* _WHAT YOU NEED TO DO_
Exactly the lines from the one containing "ring dip: (237, 316)" through the end of the records must be reproduced; leave out all pictures.

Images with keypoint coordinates
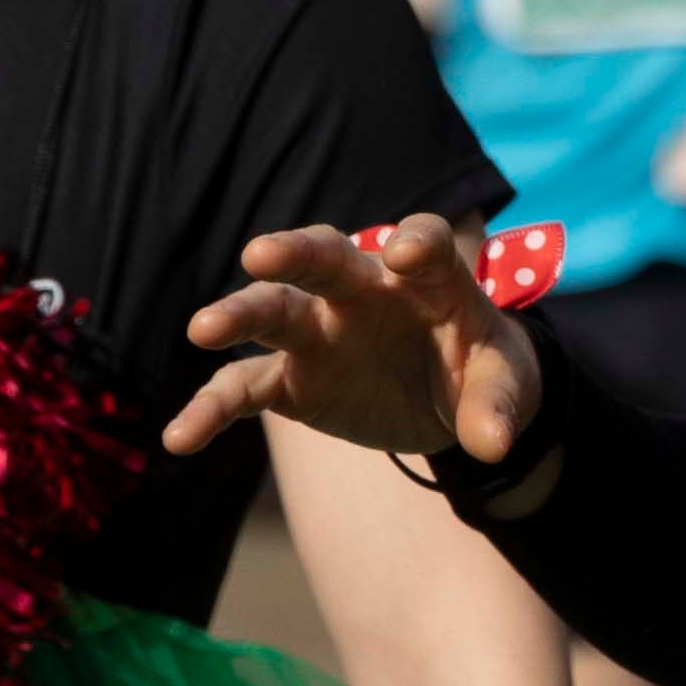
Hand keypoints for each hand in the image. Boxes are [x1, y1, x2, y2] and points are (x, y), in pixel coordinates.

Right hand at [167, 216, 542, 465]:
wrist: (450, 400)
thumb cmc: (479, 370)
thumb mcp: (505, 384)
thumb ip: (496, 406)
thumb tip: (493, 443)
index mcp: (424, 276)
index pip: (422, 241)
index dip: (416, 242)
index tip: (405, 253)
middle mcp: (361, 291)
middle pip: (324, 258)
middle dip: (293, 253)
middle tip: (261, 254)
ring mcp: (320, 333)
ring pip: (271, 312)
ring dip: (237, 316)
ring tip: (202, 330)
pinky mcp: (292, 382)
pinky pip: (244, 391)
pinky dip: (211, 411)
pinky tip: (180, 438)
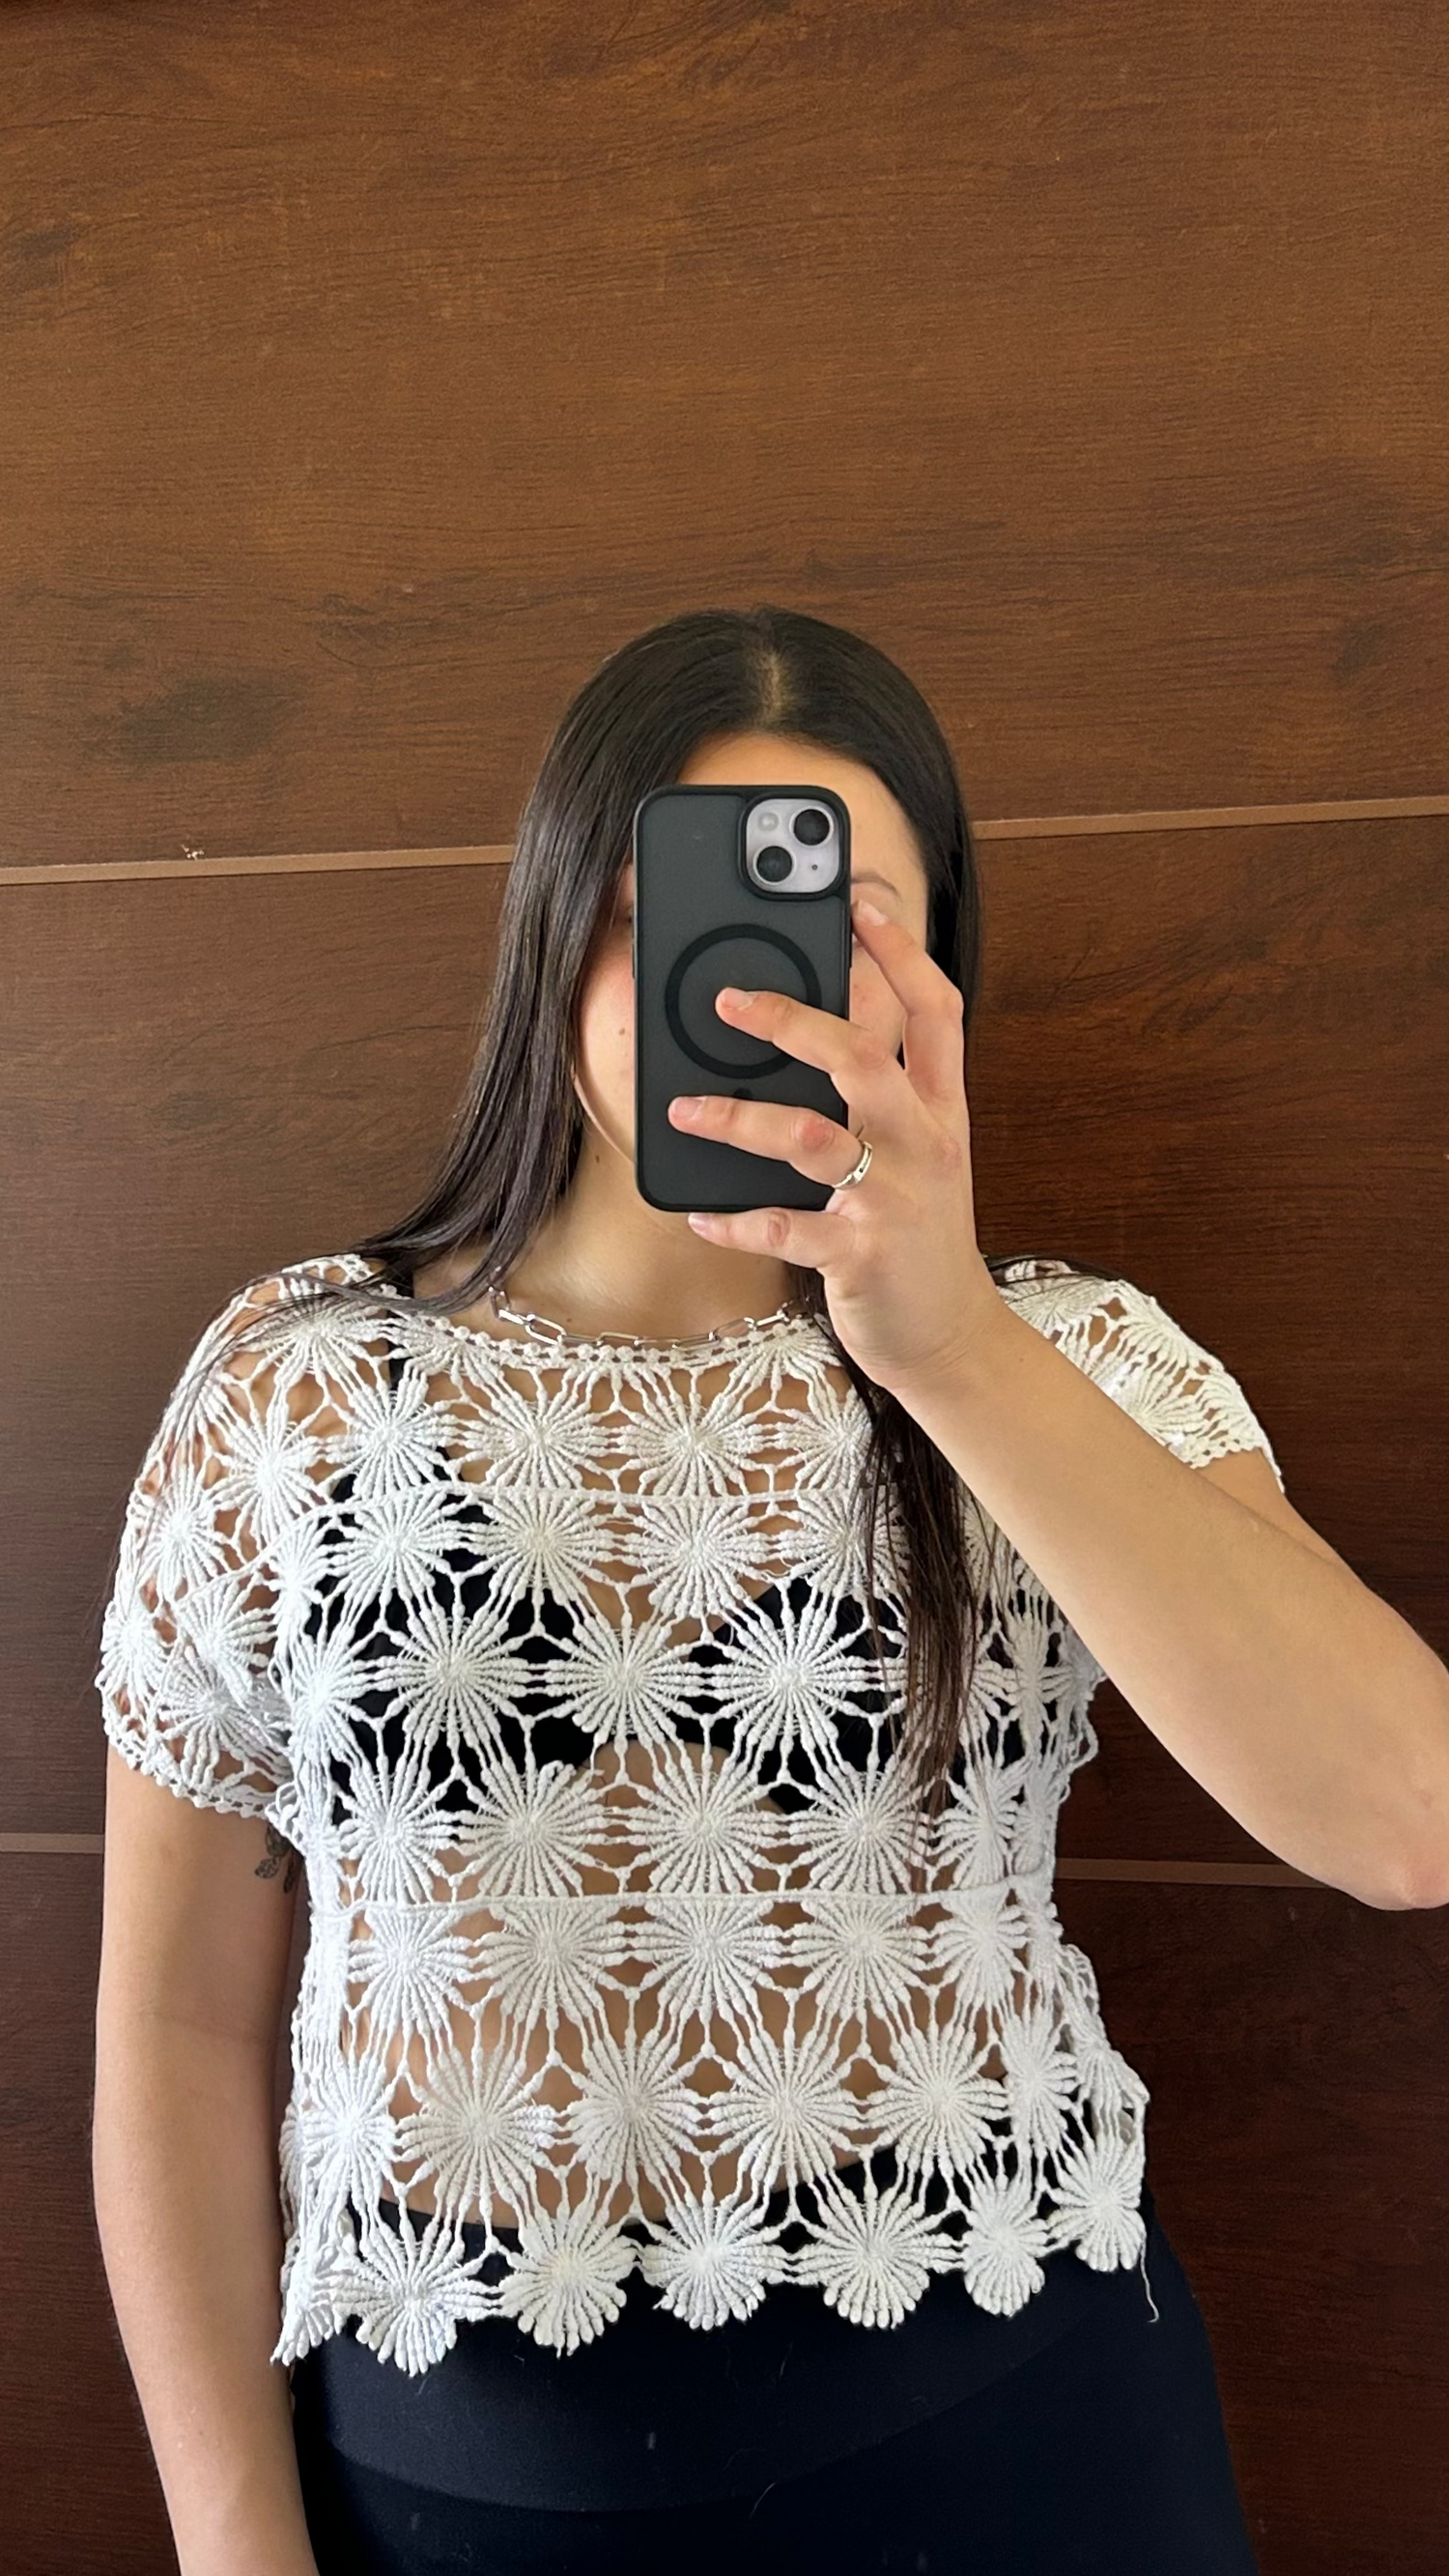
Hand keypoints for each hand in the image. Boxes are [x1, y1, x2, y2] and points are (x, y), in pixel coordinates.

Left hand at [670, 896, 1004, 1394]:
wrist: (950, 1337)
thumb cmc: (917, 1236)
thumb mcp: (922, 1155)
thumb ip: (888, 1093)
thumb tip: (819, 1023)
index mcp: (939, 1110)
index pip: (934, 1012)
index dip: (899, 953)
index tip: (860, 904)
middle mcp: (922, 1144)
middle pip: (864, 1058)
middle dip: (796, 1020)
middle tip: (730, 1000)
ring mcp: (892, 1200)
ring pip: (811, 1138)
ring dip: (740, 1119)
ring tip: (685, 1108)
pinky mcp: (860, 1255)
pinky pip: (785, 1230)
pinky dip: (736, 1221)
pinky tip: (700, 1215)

* _ANSWER TO THIS EXERCISE_
ring dip: (237, 316)
ring tip: (202, 330)
pinky mcp: (292, 382)
pinky pip: (244, 391)
pinky dip: (211, 411)
pinky tip: (180, 438)
Hand keypoints for each hand in the image. Boxes are [x1, y1, x2, y2] and points are (x, y), in pixel coordinates.

Left hand at [670, 896, 1004, 1394]:
wrist: (950, 1337)
thumb cmc: (917, 1236)
thumb mcp: (922, 1155)
thumb ip: (888, 1093)
thumb tip: (819, 1023)
index mcp: (939, 1110)
index pip: (934, 1012)
index dip: (899, 953)
index tip: (860, 904)
middle mcp: (922, 1144)
middle pip: (864, 1058)
middle dip: (796, 1020)
middle tip: (730, 1000)
ring mcp: (892, 1200)
ring pip: (811, 1138)
ring dip: (740, 1119)
ring tip: (685, 1108)
pinky mcp: (860, 1255)
pinky pip: (785, 1230)
pinky dip: (736, 1221)
pinky tip: (700, 1215)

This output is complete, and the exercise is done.